- Task goal -
Express the listing below as a JSON list of strings, one string per line, starting at its first line and ending at the line that contains "For every layout". Include both of those lines and omit blank lines.

- Provided data -
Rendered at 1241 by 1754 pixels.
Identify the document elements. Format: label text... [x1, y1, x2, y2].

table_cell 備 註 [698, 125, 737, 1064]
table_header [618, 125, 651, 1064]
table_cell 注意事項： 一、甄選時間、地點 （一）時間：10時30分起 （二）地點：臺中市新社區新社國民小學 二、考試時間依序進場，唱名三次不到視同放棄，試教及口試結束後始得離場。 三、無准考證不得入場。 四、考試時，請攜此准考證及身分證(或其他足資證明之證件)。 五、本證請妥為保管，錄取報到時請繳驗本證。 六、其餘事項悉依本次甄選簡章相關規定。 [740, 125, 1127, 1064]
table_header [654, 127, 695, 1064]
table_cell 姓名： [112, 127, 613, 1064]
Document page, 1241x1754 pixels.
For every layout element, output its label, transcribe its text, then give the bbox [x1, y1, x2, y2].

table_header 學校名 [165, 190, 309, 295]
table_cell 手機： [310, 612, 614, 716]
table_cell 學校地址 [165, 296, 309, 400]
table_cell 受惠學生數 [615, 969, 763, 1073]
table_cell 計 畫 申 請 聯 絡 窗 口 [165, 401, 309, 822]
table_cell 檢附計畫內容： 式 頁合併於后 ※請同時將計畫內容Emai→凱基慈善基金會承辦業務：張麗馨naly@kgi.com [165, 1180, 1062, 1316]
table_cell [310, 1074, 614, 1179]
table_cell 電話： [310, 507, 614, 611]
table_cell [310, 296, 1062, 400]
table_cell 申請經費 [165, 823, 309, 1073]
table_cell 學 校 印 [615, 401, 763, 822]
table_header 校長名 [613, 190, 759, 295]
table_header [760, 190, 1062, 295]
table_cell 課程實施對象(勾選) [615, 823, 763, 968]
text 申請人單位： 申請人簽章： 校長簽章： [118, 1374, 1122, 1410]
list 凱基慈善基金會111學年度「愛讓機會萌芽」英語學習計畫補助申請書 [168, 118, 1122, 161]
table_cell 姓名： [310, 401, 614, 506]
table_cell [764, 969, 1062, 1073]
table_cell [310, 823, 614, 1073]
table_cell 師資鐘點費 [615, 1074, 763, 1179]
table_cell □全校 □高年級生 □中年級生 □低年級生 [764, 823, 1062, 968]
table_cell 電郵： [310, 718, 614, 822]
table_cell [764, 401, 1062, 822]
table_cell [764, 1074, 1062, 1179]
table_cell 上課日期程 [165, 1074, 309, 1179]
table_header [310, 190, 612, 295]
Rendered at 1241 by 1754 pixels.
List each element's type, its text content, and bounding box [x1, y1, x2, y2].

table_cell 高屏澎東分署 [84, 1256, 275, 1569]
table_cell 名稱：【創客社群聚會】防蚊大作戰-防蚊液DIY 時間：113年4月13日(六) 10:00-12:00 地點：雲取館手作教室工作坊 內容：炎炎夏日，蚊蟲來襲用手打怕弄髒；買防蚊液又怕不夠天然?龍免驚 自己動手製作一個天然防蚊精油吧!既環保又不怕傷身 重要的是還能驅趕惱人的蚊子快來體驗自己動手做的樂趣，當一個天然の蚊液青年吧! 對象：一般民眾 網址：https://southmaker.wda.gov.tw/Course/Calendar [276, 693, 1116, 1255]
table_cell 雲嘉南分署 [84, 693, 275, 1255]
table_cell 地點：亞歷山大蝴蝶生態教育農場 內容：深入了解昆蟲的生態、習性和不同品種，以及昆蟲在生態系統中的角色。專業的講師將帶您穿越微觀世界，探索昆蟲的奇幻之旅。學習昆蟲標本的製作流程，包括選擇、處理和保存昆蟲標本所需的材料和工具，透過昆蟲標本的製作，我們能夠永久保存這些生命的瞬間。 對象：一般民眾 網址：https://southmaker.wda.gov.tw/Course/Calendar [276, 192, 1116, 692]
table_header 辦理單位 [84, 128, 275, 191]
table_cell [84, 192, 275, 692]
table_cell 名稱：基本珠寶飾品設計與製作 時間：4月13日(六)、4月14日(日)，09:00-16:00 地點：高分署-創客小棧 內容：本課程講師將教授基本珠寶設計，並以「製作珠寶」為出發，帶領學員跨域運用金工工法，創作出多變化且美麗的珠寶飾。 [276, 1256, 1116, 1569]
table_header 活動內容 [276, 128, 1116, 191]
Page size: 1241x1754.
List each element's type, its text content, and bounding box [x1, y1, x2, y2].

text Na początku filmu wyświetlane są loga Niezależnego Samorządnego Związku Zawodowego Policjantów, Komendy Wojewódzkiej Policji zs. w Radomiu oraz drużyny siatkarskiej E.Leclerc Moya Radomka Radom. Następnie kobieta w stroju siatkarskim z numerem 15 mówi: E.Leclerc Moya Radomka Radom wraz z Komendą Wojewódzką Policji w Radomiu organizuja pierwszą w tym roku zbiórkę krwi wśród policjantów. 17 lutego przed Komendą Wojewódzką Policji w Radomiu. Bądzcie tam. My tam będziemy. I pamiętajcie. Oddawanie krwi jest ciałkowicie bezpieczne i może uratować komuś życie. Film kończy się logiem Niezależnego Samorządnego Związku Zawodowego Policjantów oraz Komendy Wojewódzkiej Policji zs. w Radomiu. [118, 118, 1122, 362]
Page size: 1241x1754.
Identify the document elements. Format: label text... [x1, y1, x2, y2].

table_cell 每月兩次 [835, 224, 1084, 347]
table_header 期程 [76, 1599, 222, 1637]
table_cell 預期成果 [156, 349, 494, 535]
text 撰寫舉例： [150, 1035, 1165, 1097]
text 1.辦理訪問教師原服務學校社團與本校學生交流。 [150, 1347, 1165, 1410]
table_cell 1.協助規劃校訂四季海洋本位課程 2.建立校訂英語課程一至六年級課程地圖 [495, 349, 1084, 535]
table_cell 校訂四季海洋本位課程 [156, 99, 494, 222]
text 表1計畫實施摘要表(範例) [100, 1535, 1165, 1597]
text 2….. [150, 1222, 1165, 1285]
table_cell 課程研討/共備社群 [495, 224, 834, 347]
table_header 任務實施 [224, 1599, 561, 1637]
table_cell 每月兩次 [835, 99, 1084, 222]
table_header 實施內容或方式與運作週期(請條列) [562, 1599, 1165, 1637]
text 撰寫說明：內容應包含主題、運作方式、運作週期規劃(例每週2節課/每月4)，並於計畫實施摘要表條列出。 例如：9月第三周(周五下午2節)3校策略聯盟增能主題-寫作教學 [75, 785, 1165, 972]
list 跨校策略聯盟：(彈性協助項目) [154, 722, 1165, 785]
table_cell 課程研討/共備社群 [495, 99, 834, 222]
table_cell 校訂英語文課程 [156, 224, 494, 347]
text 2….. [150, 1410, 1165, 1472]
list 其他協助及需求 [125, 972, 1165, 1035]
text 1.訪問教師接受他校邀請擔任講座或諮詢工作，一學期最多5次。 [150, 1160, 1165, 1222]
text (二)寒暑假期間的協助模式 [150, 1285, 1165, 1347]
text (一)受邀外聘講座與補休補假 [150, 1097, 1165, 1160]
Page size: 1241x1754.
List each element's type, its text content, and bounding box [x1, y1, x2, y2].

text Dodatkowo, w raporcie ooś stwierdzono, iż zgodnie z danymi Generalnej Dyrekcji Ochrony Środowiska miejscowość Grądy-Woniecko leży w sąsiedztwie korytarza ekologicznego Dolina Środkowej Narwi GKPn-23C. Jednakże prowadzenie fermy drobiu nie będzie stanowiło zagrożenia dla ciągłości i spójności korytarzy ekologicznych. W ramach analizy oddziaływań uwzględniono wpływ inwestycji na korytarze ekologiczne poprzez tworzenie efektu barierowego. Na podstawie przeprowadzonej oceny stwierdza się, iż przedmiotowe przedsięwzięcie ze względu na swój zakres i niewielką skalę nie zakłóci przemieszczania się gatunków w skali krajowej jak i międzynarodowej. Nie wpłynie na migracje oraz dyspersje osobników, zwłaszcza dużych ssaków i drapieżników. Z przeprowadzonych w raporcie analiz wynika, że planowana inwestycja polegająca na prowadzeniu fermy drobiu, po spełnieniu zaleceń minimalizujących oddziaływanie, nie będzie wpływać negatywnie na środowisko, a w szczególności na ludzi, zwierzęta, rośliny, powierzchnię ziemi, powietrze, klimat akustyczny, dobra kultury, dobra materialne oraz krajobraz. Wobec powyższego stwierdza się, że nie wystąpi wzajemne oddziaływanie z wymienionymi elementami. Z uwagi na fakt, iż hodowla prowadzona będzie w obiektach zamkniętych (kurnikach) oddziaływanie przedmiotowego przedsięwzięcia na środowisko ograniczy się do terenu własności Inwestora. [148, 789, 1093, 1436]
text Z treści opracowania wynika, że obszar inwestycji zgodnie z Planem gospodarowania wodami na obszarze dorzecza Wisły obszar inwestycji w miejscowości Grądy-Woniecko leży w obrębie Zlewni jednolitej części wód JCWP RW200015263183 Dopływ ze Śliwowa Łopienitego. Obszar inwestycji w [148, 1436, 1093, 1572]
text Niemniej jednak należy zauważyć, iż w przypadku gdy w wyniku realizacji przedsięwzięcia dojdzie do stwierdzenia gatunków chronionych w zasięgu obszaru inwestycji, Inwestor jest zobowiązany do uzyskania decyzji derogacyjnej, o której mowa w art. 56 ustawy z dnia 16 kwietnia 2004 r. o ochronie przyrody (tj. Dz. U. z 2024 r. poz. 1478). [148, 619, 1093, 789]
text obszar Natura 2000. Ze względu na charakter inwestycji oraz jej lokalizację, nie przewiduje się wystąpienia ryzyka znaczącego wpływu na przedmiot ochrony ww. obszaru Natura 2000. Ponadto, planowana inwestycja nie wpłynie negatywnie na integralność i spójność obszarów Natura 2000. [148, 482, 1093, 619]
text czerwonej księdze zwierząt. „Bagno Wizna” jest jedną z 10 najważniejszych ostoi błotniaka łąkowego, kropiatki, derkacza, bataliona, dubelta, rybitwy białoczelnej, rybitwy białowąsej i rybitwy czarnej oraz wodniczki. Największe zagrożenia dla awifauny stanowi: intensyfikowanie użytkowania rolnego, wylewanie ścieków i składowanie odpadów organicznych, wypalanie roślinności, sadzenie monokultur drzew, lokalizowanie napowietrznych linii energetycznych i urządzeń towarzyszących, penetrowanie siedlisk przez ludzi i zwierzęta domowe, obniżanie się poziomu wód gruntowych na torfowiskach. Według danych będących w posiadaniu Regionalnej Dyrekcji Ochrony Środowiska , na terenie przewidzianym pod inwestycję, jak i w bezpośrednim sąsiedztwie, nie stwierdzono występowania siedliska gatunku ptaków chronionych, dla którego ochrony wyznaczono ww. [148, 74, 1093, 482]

- Task solution -
[
  "Rendered at 1241 by 1754 pixels.",
  "Identify the document elements. Format: label text... [x1, y1, x2, y2].",
  "table_cell 備 註 [698, 125, 737, 1064]",
  "table_header [618, 125, 651, 1064]",
  "table_cell 注意事項： 一、甄選時間、地點 （一）時間：10時30分起 （二）地點：臺中市新社區新社國民小學 二、考試時間依序進場，唱名三次不到視同放棄，試教及口試結束後始得離場。 三、無准考證不得入場。 四、考試時，請攜此准考證及身分證(或其他足資證明之證件)。 五、本證請妥為保管，錄取報到時請繳驗本證。 六、其餘事項悉依本次甄選簡章相關規定。 [740, 125, 1127, 1064]",
  "table_header [654, 127, 695, 1064]",
  "table_cell 姓名： [112, 127, 613, 1064]",
  "Document page, 1241x1754 pixels.",
  "For every layout element, output its label, transcribe its text, then give the bbox [x1, y1, x2, y2]."
]